__EXERCISE BRIEF__.
All lines below must be repeated exactly, with the pictures omitted.

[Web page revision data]
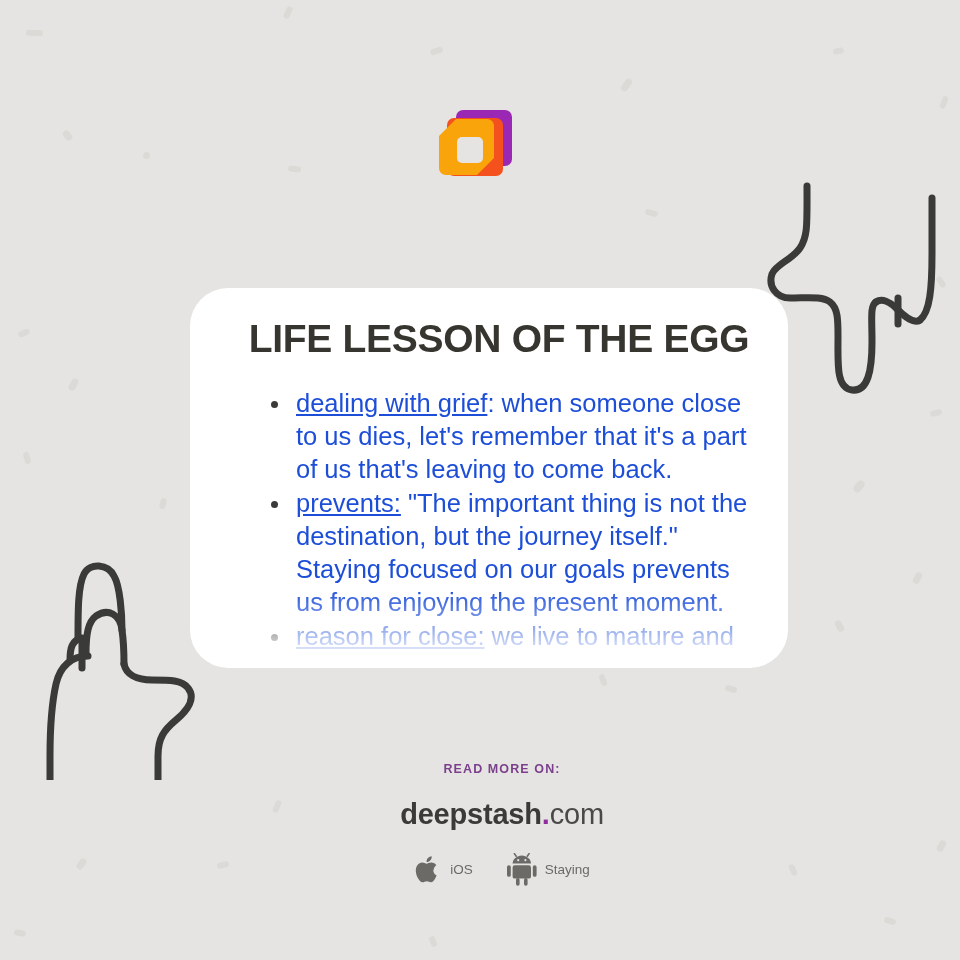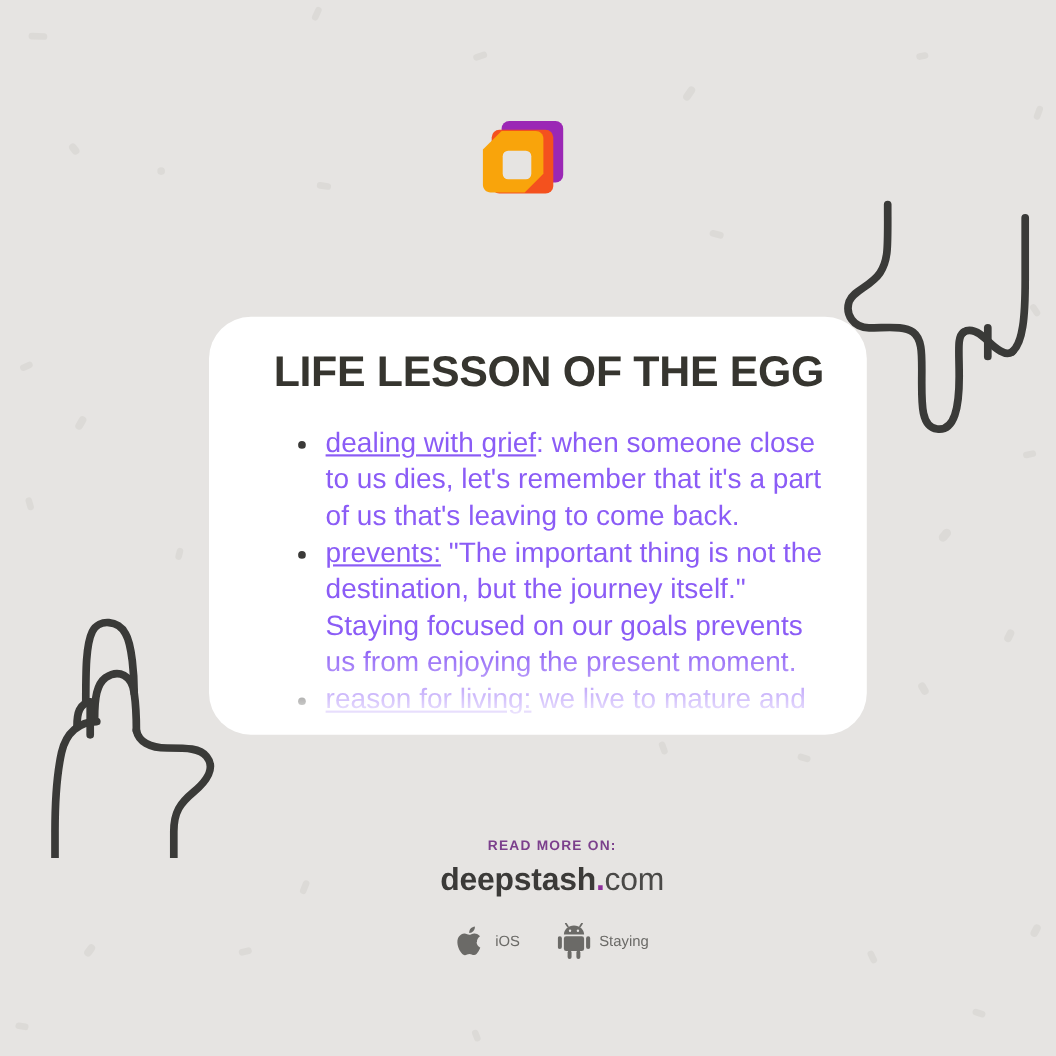--- a/index.html
+++ b/index.html
@@ -102,7 +102,7 @@
     position: relative;
     font-size: 25.5px;
     line-height: 33px;
-    color: #8b5cf6;
+    color: #1d4ed8;
     margin-bottom: 1px;
   }
   .idea-item::before {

__SOLUTION FOR THIS PROBLEM__.
--- a/index.html
+++ b/index.html
@@ -102,7 +102,7 @@
     position: relative;
     font-size: 25.5px;
     line-height: 33px;
-    color: #8b5cf6;
+    color: #1d4ed8;
     margin-bottom: 1px;
   }
   .idea-item::before {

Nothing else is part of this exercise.